In realtà, si sarà perseguito un obiettivo impossibile perché tale è la brama di soddisfacimento di ogni nostro desiderio "costi quel che costi", avulso dal contesto sociale di cui siamo parte.
Oppure, l'altra scelta potrà essere quella di compensare, cioè di adottare tutte le strategie possibili per gestire "la scompensazione" cercando un equilibrio nuovo e diverso, funzionale, che consenta di sopravvivere individualmente come organi e collettivamente come organismo.
Rifiutando guerre giudiziarie spietate, cieche vendette e pretese vessatorie non occorrerà chiamare "avvoltoi", o armi ed eserciti costosissimi a combattere per voi.
Sarete voi a decidere come e quando, sarete voi a scegliere costi e benefici e, dopo un inevitabile ma limitato periodo di dolore, impegno e sacrificio (oh che termine inusuale!), avrete un nuovo organismo, magari con una postura un po' diversa, ma autonomamente funzionale.
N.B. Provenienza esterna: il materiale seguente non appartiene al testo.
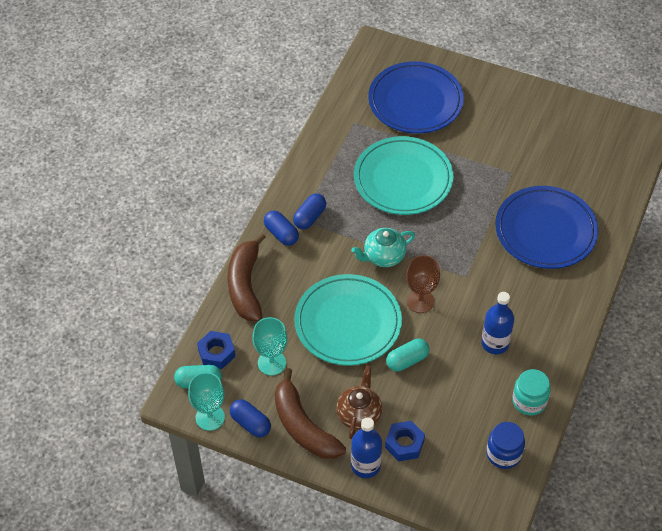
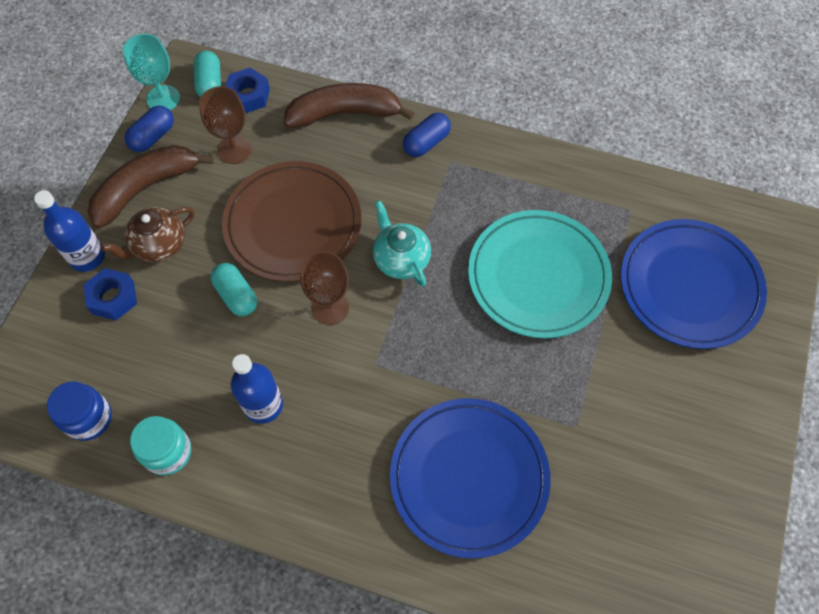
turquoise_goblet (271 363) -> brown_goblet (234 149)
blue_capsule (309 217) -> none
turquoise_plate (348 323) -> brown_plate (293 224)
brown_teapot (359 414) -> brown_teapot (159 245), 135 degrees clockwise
Libero.
Tempo fa, nel corso di uno dei nostri convegni, un relatore affermò che ognuno di noi può ambire solo ad una "ragionevole quota di felicità" nella vita, e non di più.
Il dolore è parte inevitabile della nostra esistenza, evitarlo sarebbe impossibile e forse perfino deleterio.
Possiamo però non procurarcene altro attraverso ostilità devastanti il cui risultato è solo altro dolore, solo perché la cultura e gli interessi dominanti ci spingono ad inseguire mete impossibili.
Perciò non date cibo agli avvoltoi del dolore e non siate artigiani strumenti della guerra, ma uomini e donne con un bene inestimabile e prezioso da custodire, preservare e proiettare nel futuro: la vostra vita, unica e irripetibile, e quella dei vostri amatissimi figli.